Bu kendisinin ilk cinayeti olmuştur. Artık eli kana bulanan kadının işlediği ilk suç bir tecavüzcüyü öldürmekti. Zaten öldürdüğü kişi tecavüz suçundan 10 yıl hapis yatmış eski bir suçluydu. Tecavüzcüyü öldüren kadın cesedi ormanlık araziye atıp hızla kaçmış. Bu da cinayetlerinin ilki olmuştu.
Aileen daha sonra cinayetlerine devam etti. Ve hepsi kendisiyle para karşılığı birlikte olmak isteyen insanlardı. Hepsini de ormanlık arazilere bıraktı.
Öldürdüğü kişiler sırasıyla; 43 yaşındaki David Spears, 40 yaşındaki Charles Carskaddon, 65 yaşındaki Peter Siems, 50 yaşındaki Troy Burress, 56 yaşındaki Charles Humphreysi ve 62 yaşındaki Walter Jeno Antonio oldu.
Kendisini ele veren ise hayatının aşkı olan sırf onu geçindirmek adına seks işçiliği yaptığı Tyria Moore’dan başkası değildi. Sevdiği kadın tarafından ihbar edilen Aileen, bunca yaşadığı drama rağmen belki de hayatının en büyük kazığını yemişti.

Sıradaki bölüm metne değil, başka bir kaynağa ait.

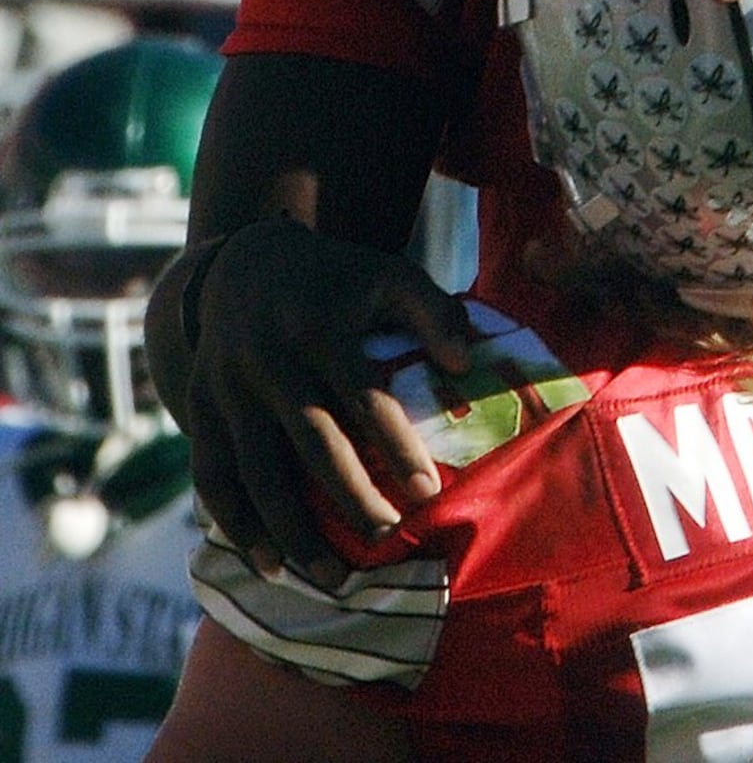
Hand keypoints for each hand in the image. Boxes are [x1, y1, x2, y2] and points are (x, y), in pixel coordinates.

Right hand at [184, 217, 474, 587]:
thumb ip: (434, 312)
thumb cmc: (338, 278)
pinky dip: (236, 523)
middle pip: (310, 443)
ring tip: (331, 577)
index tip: (427, 494)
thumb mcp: (390, 274)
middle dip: (349, 499)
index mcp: (318, 327)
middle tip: (387, 539)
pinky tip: (268, 563)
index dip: (396, 447)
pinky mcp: (199, 407)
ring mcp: (226, 386)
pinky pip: (213, 475)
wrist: (245, 263)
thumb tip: (465, 364)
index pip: (363, 397)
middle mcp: (267, 359)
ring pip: (257, 470)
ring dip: (291, 530)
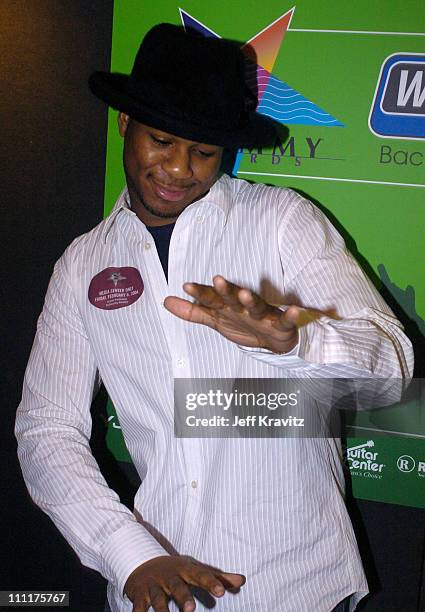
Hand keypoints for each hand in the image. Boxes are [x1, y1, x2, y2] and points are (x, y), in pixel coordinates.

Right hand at [124, 555, 244, 610]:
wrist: (142, 560)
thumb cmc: (176, 571)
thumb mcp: (195, 570)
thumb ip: (218, 577)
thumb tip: (243, 580)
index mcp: (185, 570)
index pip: (200, 575)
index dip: (210, 583)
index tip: (221, 593)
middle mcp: (170, 577)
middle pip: (177, 586)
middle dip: (183, 597)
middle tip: (190, 610)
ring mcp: (153, 586)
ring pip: (157, 599)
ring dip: (162, 609)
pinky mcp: (139, 596)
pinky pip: (138, 608)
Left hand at [164, 275, 302, 353]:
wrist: (273, 339)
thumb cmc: (243, 324)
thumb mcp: (215, 320)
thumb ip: (192, 312)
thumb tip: (165, 301)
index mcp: (228, 306)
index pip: (212, 298)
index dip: (200, 293)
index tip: (186, 285)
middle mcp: (244, 306)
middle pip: (233, 297)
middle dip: (226, 290)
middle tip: (217, 279)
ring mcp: (263, 314)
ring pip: (257, 305)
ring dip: (252, 300)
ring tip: (246, 293)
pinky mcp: (280, 323)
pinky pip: (285, 320)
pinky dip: (290, 315)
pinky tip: (294, 310)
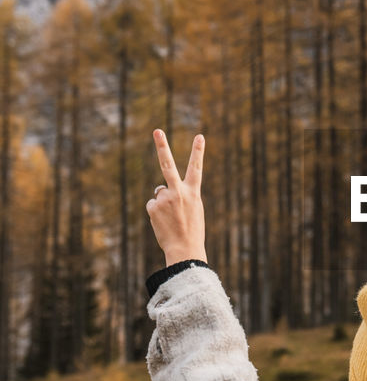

Öldürdüğü 7 kişiden sadece 5’inden sorumlu tutulan Aileen, 9 Ekim 2002 Çarşamba günü idam edildi.
İdam edilmeden önce rivayete göre genç kadın tüm bunların altında yatan şeyin öfkesi olduğunu ve de “Ben masumum. Umarım size de tecavüz ederler bok çuvalları!” dediği söylenir.
Aileen Wuornos’un bu hikayesi popüler kültürde başrolünde Charlize Theron’un yer aldığı ‘Monster -Cani’ filminde yeniden hayat bulur.